Work order. Only one stretch of the data below is needed. Output the lines from the one with "7 lic education, and" up to and including the one with "18 (ii) expanding and training the public", exactly as they stand.

::: Provided records :::

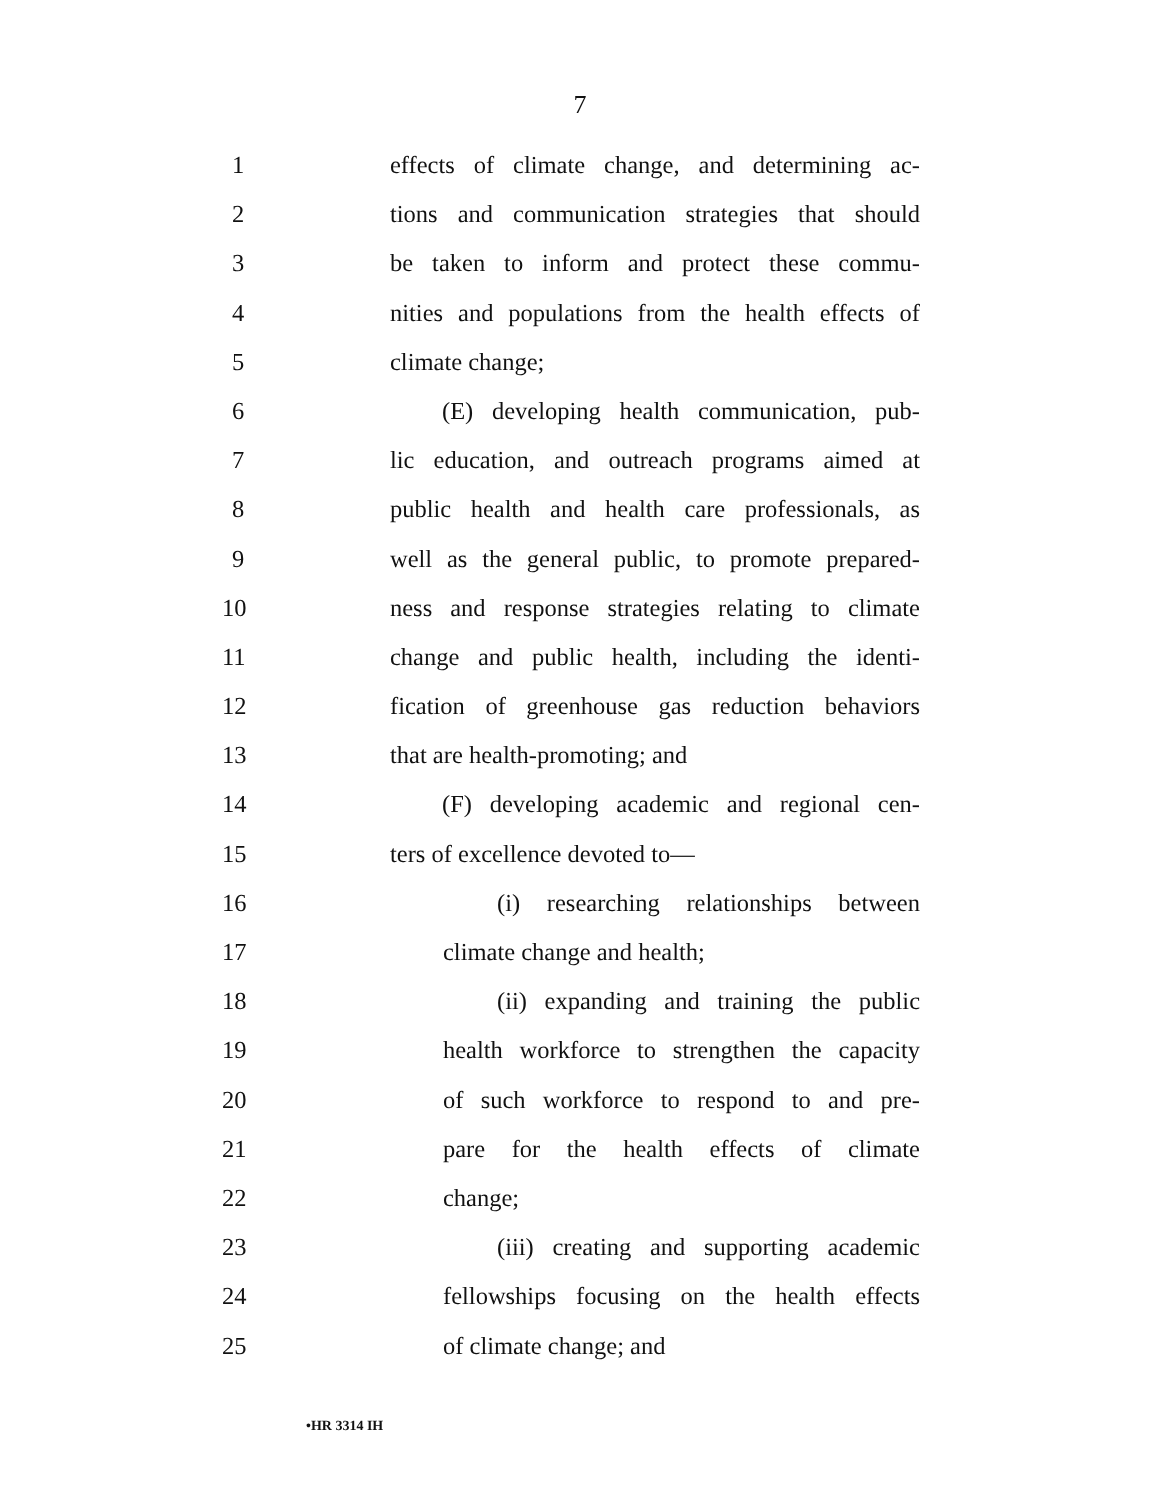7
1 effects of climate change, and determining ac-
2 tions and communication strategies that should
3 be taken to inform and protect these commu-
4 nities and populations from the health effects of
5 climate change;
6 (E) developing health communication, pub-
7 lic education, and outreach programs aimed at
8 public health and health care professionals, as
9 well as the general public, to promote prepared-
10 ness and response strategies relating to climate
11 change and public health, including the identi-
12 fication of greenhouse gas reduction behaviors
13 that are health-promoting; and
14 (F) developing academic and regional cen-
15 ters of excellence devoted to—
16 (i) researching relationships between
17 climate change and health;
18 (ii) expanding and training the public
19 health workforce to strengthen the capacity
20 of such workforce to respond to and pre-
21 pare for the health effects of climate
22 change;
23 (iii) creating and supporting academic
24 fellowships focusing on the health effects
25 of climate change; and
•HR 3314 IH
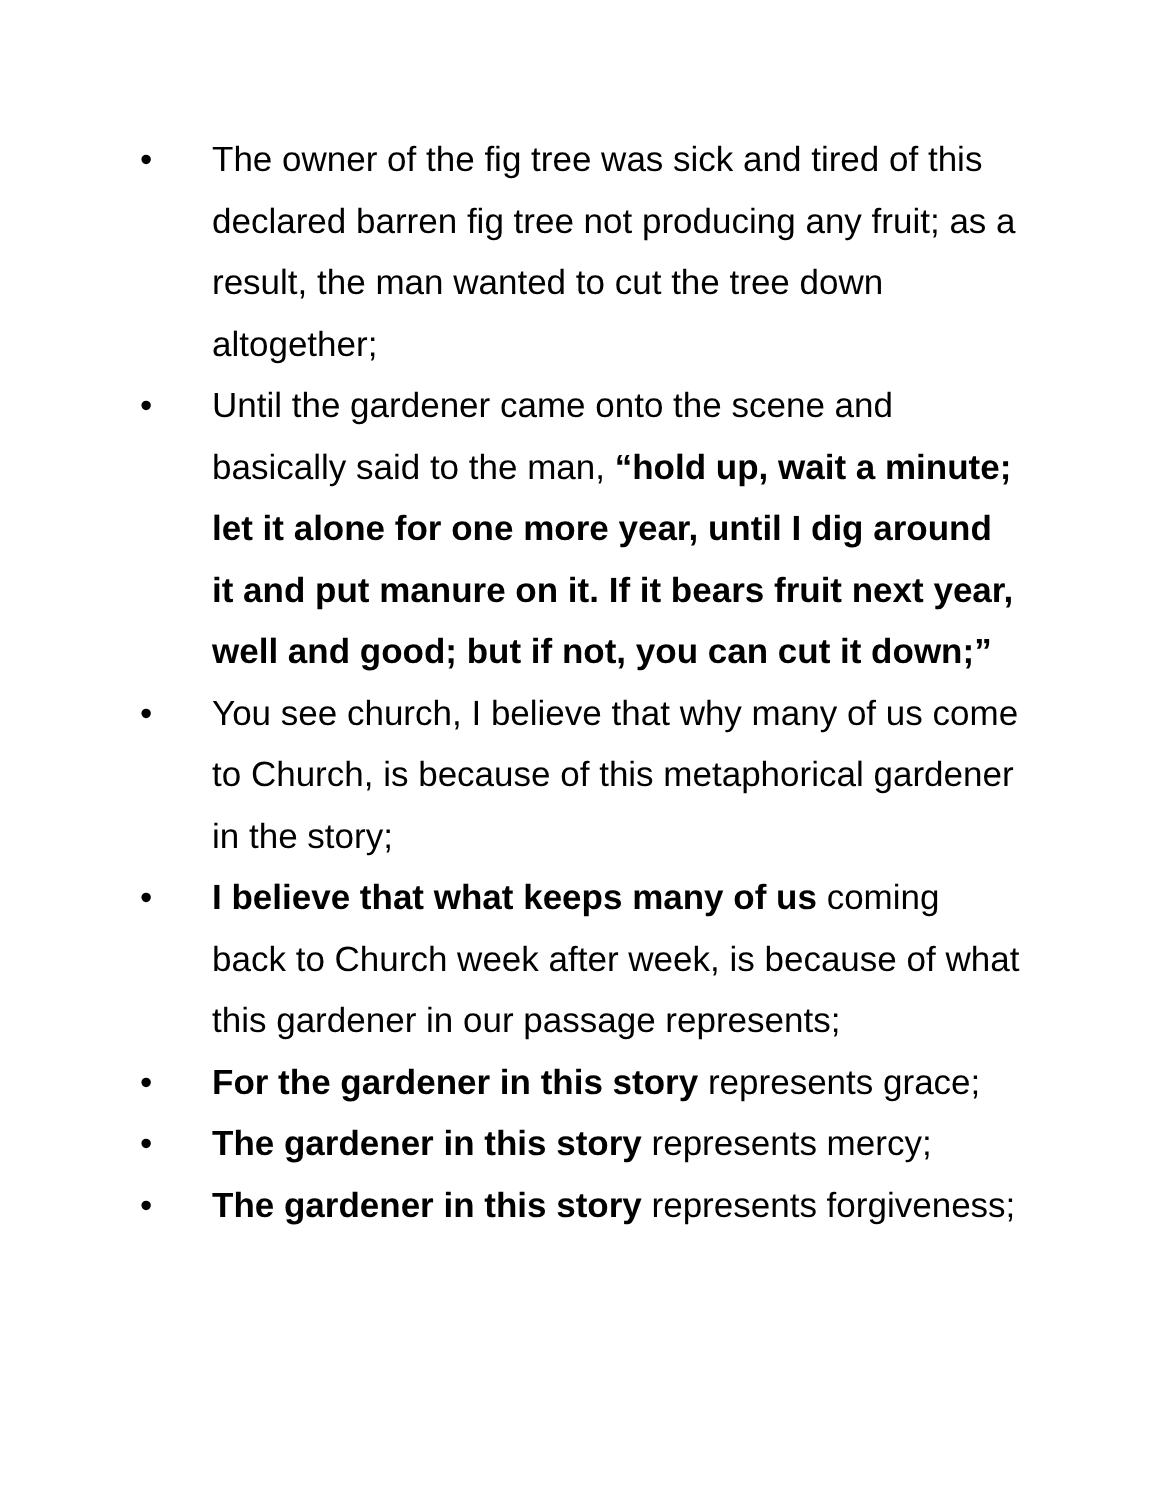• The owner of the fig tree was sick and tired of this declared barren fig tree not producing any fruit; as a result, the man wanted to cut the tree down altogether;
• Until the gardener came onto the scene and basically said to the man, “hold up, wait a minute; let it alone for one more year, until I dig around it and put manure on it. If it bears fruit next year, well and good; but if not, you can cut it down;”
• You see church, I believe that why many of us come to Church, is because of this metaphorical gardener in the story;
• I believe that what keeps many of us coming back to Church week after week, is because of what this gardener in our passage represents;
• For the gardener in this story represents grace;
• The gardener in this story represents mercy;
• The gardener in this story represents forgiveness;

:::

Answer space.
7 lic education, and outreach programs aimed at
8 public health and health care professionals, as
9 well as the general public, to promote prepared-
10 ness and response strategies relating to climate
11 change and public health, including the identi-
12 fication of greenhouse gas reduction behaviors
13 that are health-promoting; and
14 (F) developing academic and regional cen-
15 ters of excellence devoted to—
16 (i) researching relationships between
17 climate change and health;
18 (ii) expanding and training the public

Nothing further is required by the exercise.